Where's the baby?

Heather Venables, Diagnostic Imaging, University of Derby

Background and purpose

In ultrasound training, image orientation and the ability to link 2D image interpretation with 3D anatomy is key. Ultrasound looks easy when performed by an expert. However, the hand-eye coordination and spatial awareness required to complete a scan often come as ‘a bit of a shock’ to novice sonographers. This is particularly true in obstetrics where we image a moving target. This can result in a rapid drop in confidence and significant anxiety. 

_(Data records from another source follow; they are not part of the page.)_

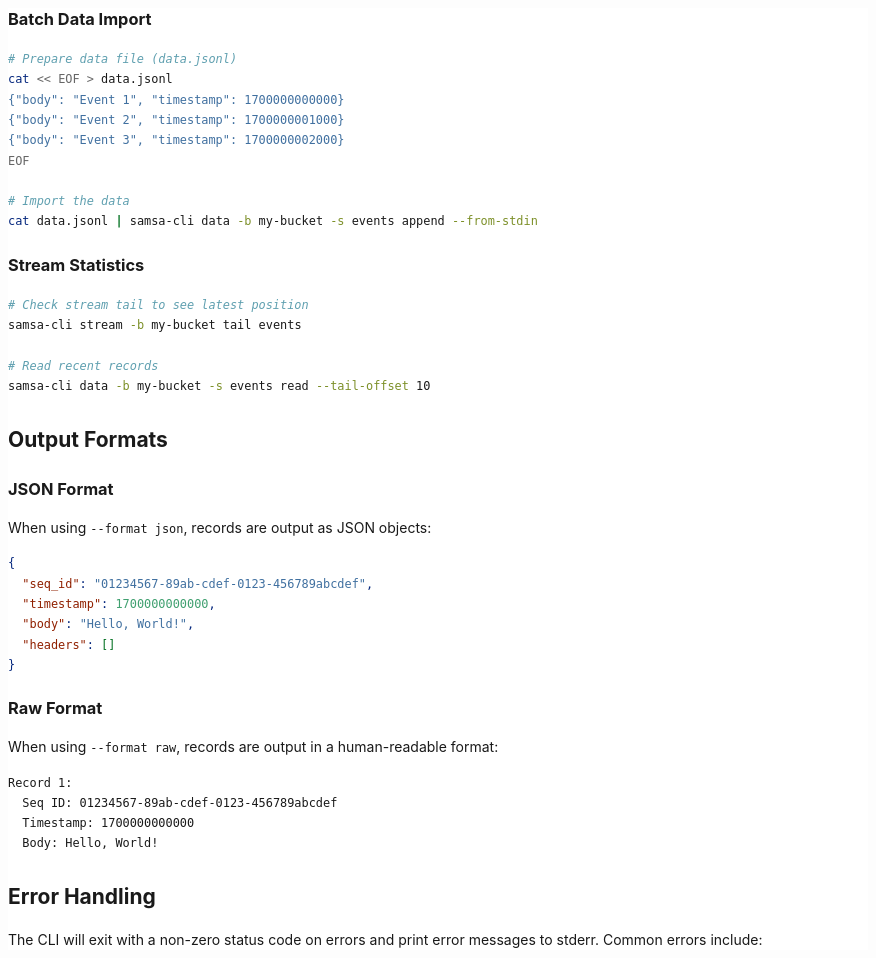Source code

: ### Batch Data Import

```bash
# Prepare data file (data.jsonl)
cat << EOF > data.jsonl
{"body": "Event 1", "timestamp": 1700000000000}
{"body": "Event 2", "timestamp": 1700000001000}
{"body": "Event 3", "timestamp": 1700000002000}
EOF

# Import the data
cat data.jsonl | samsa-cli data -b my-bucket -s events append --from-stdin
```

### Stream Statistics

```bash
# Check stream tail to see latest position
samsa-cli stream -b my-bucket tail events

# Read recent records
samsa-cli data -b my-bucket -s events read --tail-offset 10
```

## Output Formats

### JSON Format

When using `--format json`, records are output as JSON objects:

```json
{
  "seq_id": "01234567-89ab-cdef-0123-456789abcdef",
  "timestamp": 1700000000000,
  "body": "Hello, World!",
  "headers": []
}
```

### Raw Format

When using `--format raw`, records are output in a human-readable format:

```
Record 1:
  Seq ID: 01234567-89ab-cdef-0123-456789abcdef
  Timestamp: 1700000000000
  Body: Hello, World!
```

## Error Handling

The CLI will exit with a non-zero status code on errors and print error messages to stderr. Common errors include:
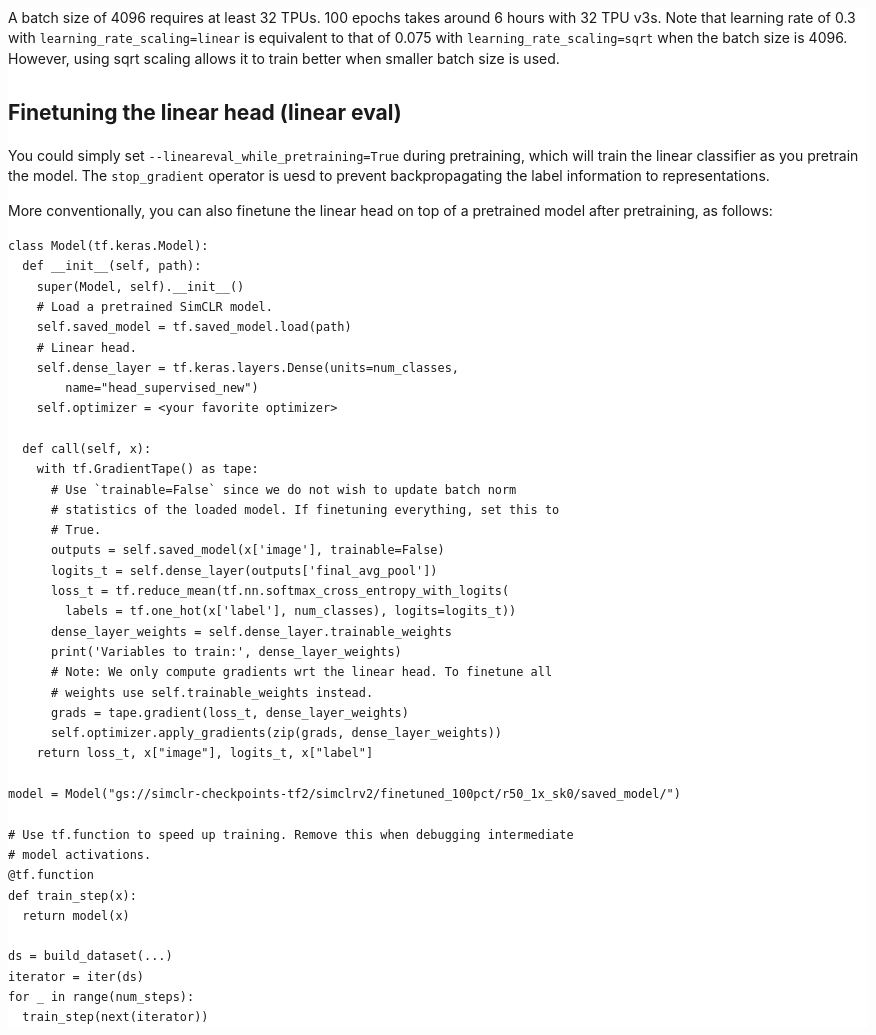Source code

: A batch size of 4096 requires at least 32 TPUs. 100 epochs takes around 6 hours with 32 TPU v3s. Note that learning rate of 0.3 with `learning_rate_scaling=linear` is equivalent to that of 0.075 with `learning_rate_scaling=sqrt` when the batch size is 4096. However, using sqrt scaling allows it to train better when smaller batch size is used.

## Finetuning the linear head (linear eval)

You could simply set `--lineareval_while_pretraining=True` during pretraining, which will train the linear classifier as you pretrain the model. The `stop_gradient` operator is uesd to prevent backpropagating the label information to representations.

More conventionally, you can also finetune the linear head on top of a pretrained model after pretraining, as follows:

```
class Model(tf.keras.Model):
  def __init__(self, path):
    super(Model, self).__init__()
    # Load a pretrained SimCLR model.
    self.saved_model = tf.saved_model.load(path)
    # Linear head.
    self.dense_layer = tf.keras.layers.Dense(units=num_classes,
        name="head_supervised_new")
    self.optimizer = <your favorite optimizer>

  def call(self, x):
    with tf.GradientTape() as tape:
      # Use `trainable=False` since we do not wish to update batch norm
      # statistics of the loaded model. If finetuning everything, set this to
      # True.
      outputs = self.saved_model(x['image'], trainable=False)
      logits_t = self.dense_layer(outputs['final_avg_pool'])
      loss_t = tf.reduce_mean(tf.nn.softmax_cross_entropy_with_logits(
        labels = tf.one_hot(x['label'], num_classes), logits=logits_t))
      dense_layer_weights = self.dense_layer.trainable_weights
      print('Variables to train:', dense_layer_weights)
      # Note: We only compute gradients wrt the linear head. To finetune all
      # weights use self.trainable_weights instead.
      grads = tape.gradient(loss_t, dense_layer_weights)
      self.optimizer.apply_gradients(zip(grads, dense_layer_weights))
    return loss_t, x["image"], logits_t, x["label"]

model = Model("gs://simclr-checkpoints-tf2/simclrv2/finetuned_100pct/r50_1x_sk0/saved_model/")

# Use tf.function to speed up training. Remove this when debugging intermediate
# model activations.
@tf.function
def train_step(x):
  return model(x)
  
ds = build_dataset(...)
iterator = iter(ds)
for _ in range(num_steps):
  train_step(next(iterator))
```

There is evidence that students cope with this uncertainty by mimicking expert behaviours. This may include transducer position, patient position and ‘image grabbing’. This frequently results in feedback from mentors that the student “….just doesn’t get it”.

Review of work by Meyer and Land (2003) identifies the importance of threshold concepts in education. Where students fail to grasp key concepts, they may find themselves in a ‘stuck place’ where they are aware that they are failing to progress but, are unable to articulate why.


We use simulation activities to ‘unpick’ student understanding of image acquisition. This helps them move from image grabbing to a logical and systematic approach building on good 3D spatial awareness rather than mimicking of observed behaviours.

We have developed a simple card game that is enables students to identify misconceptions around image scan planes and orientation that may result in an inability to interpret fetal position and situs.


Students and mentors report rapid improvement in scan technique and confidence once essential threshold concepts are grasped. This is frequently described by students and their trainers as a ‘penny drop’ moment.


This simple, low-cost intervention may help facilitate early identification of students who are struggling with image orientation and fetal lie. A better understanding of threshold concepts enables us to develop targeted learning and assessment activities.